PROBLEM TO SOLVE
From the line that contains "thumb cmc: (724, 375)" through the line that contains "index dip: (352, 246)", output every line of the listing below exactly and leave out all the rest.

DATA SUPPLIED

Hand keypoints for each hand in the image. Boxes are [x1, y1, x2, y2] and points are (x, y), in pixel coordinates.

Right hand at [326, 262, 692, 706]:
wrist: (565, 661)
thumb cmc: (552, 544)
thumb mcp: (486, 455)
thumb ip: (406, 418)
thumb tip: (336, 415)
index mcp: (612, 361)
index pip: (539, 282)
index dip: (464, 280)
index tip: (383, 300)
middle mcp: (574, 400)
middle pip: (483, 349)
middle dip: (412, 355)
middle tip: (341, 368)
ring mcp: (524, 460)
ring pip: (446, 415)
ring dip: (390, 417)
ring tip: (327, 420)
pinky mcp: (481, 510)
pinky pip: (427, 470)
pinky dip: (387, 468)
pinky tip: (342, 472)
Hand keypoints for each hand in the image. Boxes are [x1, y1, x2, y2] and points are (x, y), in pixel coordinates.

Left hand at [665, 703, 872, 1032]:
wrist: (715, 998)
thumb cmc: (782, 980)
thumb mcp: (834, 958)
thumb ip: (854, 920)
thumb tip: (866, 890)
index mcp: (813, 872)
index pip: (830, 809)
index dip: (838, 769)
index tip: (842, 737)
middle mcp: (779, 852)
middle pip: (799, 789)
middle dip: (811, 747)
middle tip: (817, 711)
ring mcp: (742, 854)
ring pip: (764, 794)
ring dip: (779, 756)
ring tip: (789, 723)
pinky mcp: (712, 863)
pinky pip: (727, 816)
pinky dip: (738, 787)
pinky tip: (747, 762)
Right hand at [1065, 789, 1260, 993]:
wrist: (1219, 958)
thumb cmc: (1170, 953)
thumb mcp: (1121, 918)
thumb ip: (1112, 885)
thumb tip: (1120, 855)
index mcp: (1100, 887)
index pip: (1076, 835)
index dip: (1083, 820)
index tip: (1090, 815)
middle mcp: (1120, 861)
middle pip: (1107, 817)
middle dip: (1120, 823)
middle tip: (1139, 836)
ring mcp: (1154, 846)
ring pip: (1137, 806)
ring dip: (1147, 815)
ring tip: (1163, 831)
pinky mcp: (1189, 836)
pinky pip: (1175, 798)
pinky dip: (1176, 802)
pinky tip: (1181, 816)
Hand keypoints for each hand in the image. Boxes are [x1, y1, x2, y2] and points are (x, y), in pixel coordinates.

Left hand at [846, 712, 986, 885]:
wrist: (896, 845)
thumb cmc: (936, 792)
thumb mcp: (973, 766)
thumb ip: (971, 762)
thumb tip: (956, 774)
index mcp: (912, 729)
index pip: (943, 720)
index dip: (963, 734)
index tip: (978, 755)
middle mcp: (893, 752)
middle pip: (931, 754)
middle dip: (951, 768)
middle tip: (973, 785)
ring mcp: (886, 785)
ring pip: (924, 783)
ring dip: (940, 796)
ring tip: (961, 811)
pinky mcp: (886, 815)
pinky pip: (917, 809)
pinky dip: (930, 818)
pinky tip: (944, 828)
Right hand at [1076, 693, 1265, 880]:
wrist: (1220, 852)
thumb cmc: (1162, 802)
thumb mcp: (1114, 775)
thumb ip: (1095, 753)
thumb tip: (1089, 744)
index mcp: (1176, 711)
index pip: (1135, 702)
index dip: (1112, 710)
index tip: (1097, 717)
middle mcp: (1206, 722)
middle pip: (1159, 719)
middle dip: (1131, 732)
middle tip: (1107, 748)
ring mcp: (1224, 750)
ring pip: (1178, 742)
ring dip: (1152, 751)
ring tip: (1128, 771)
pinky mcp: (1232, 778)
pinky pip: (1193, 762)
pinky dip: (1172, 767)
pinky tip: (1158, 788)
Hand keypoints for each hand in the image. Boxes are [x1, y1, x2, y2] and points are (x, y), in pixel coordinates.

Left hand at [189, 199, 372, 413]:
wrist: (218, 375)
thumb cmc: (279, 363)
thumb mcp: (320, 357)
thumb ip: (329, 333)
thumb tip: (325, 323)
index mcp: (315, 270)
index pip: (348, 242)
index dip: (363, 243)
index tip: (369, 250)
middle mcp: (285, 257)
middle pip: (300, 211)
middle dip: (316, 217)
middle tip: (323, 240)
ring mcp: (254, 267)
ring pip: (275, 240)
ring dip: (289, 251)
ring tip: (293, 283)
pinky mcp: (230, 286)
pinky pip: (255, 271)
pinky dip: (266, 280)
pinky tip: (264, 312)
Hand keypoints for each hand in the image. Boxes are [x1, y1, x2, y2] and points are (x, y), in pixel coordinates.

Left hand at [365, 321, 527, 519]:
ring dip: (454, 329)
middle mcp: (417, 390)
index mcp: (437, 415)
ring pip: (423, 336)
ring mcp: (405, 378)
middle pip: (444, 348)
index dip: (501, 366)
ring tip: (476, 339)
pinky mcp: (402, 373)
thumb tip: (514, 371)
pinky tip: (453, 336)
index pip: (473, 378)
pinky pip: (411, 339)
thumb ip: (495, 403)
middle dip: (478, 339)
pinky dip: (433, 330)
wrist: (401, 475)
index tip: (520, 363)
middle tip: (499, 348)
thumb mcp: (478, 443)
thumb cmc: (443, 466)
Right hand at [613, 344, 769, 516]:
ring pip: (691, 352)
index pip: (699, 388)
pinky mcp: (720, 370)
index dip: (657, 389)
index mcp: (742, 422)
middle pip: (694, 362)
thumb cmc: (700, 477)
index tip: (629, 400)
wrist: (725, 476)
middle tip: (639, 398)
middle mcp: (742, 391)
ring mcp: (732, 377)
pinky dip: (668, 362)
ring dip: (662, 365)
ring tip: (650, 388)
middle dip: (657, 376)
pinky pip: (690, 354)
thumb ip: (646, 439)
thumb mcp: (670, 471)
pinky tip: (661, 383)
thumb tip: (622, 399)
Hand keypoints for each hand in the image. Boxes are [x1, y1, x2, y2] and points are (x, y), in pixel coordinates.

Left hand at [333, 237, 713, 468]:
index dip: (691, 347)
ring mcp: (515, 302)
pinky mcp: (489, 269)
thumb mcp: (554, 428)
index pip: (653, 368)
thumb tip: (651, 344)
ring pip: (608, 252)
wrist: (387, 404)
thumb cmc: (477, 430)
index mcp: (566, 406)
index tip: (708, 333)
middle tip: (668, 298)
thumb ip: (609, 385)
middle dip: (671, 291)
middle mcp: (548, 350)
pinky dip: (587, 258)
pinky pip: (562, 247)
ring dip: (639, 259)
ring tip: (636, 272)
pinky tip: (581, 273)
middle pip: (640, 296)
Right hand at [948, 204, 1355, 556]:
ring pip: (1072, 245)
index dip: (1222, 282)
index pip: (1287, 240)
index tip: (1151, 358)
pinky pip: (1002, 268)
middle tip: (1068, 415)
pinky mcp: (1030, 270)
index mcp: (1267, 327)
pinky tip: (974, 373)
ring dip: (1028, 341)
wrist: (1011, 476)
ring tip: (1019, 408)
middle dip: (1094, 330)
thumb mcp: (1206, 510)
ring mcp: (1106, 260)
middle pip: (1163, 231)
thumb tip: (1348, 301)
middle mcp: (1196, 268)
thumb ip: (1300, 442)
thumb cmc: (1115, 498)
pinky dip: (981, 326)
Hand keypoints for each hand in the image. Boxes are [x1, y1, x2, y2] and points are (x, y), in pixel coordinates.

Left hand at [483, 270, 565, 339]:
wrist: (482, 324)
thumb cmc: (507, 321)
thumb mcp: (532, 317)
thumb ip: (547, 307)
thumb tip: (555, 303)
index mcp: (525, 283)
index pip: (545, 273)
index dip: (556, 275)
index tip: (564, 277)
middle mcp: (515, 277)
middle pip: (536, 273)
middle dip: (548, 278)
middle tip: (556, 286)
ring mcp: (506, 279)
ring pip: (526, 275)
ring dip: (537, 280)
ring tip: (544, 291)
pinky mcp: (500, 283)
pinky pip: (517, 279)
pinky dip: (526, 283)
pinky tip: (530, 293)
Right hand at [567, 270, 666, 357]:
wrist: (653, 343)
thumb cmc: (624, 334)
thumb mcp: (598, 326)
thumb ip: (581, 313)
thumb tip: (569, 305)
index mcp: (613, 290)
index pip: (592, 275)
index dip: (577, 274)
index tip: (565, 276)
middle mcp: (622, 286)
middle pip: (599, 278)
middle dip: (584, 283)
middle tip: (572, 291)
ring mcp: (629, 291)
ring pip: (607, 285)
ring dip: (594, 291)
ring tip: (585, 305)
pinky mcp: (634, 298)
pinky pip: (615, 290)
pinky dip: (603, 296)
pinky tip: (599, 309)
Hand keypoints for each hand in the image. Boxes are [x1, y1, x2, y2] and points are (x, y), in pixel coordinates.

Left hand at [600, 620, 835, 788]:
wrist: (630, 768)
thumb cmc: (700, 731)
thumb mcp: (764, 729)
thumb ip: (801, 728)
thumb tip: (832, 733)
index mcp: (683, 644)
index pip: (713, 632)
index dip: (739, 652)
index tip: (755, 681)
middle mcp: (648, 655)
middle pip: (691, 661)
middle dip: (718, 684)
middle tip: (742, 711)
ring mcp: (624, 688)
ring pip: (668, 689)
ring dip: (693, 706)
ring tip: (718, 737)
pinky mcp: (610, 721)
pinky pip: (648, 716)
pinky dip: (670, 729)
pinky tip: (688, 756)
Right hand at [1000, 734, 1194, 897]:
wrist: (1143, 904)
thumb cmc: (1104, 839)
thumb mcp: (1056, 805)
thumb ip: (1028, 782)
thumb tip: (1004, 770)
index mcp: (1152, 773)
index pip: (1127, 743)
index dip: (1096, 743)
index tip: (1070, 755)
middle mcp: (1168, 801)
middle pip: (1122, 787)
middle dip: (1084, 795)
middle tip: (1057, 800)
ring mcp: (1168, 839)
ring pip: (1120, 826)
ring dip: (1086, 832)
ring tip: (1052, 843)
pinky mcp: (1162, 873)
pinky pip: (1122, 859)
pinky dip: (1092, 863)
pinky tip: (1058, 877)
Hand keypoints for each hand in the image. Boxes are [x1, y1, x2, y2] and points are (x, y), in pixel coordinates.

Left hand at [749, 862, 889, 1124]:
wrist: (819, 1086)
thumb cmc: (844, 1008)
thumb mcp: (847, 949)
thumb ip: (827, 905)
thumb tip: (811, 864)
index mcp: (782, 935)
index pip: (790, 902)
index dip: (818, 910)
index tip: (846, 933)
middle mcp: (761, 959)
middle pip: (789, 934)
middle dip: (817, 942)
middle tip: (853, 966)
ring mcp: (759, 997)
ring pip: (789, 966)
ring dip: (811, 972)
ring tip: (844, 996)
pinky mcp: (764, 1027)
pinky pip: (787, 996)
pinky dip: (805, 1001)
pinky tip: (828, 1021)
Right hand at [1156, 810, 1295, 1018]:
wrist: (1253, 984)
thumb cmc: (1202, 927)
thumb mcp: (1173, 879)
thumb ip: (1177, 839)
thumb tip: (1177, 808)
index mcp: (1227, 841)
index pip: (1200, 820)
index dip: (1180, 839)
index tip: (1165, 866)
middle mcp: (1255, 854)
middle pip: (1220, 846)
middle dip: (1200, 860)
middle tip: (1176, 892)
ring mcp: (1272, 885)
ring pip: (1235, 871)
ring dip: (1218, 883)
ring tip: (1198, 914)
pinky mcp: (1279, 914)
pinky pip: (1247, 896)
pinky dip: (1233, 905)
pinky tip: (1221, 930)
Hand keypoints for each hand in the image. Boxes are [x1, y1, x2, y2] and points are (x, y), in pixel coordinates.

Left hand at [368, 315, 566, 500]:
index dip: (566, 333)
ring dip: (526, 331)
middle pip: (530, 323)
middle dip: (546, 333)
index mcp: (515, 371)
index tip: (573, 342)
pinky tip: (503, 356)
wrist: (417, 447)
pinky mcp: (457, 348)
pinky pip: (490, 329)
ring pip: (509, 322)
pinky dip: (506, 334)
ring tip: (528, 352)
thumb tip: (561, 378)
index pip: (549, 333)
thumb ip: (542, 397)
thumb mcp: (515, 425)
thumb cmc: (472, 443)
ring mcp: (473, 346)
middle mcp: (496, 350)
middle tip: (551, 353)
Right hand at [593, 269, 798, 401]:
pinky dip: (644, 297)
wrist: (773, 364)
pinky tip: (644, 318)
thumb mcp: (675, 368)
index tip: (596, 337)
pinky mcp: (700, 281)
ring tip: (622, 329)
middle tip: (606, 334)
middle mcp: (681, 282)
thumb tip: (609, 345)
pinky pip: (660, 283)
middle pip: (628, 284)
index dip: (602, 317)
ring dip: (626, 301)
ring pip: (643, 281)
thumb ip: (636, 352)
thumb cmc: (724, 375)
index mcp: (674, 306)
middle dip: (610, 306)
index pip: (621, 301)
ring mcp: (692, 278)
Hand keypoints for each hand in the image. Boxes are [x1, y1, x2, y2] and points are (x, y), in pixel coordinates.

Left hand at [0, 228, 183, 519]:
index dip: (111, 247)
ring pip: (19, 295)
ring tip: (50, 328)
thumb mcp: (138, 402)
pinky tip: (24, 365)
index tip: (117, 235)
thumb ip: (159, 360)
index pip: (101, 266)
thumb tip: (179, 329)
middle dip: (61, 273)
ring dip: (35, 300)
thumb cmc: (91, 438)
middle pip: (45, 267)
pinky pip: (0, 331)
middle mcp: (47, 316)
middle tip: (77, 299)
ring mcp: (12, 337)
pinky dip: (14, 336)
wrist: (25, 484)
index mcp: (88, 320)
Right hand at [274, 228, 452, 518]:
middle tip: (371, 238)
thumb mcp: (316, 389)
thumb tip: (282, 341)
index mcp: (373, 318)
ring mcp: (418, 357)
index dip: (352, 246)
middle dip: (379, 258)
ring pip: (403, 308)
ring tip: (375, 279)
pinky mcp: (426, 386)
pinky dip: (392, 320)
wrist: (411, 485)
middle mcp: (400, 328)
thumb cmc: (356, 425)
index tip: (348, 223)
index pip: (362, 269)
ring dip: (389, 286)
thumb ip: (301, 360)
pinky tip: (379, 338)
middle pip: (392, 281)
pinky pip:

RESPONSE AREA
thumb cmc: (724, 375)
index mcp: (674, 306)
middle dip: (610, 306)
index pip: (621, 301)
ring mcp: (692, 278)
Hand keypoints for each hand in the image. Boxes are [x1, y1, x2, y2] and points are (x, y), in pixel coordinates.

Left hand at [0, 228, 183, 519]:
index dip: (111, 247)
ring pip: (19, 295)
ring tip: (50, 328)
thumb mcp: (138, 402)
pinky tip: (24, 365)
index tip: (117, 235)
thumb ip: (159, 360)
index pip: (101, 266)
thumb tip: (179, 329)
middle dip: (61, 273)
ring dip: (35, 300)
thumb cmc: (91, 438)
middle pip: (45, 267)
pinky pip: (0, 331)
middle mcp: (47, 316)
middle tip: (77, 299)
ring mcp: (12, 337)
pinky dip: (14, 336)
wrist: (25, 484)
index mcp: (88, 320)
Right hand at [274, 228, 452, 518]:
middle tip: (371, 238)
thumb mcp: (316, 389)
thumb tip: (282, 341)
index mcp: (373, 318)
ring mcp: (418, 357)
index dip: (352, 246)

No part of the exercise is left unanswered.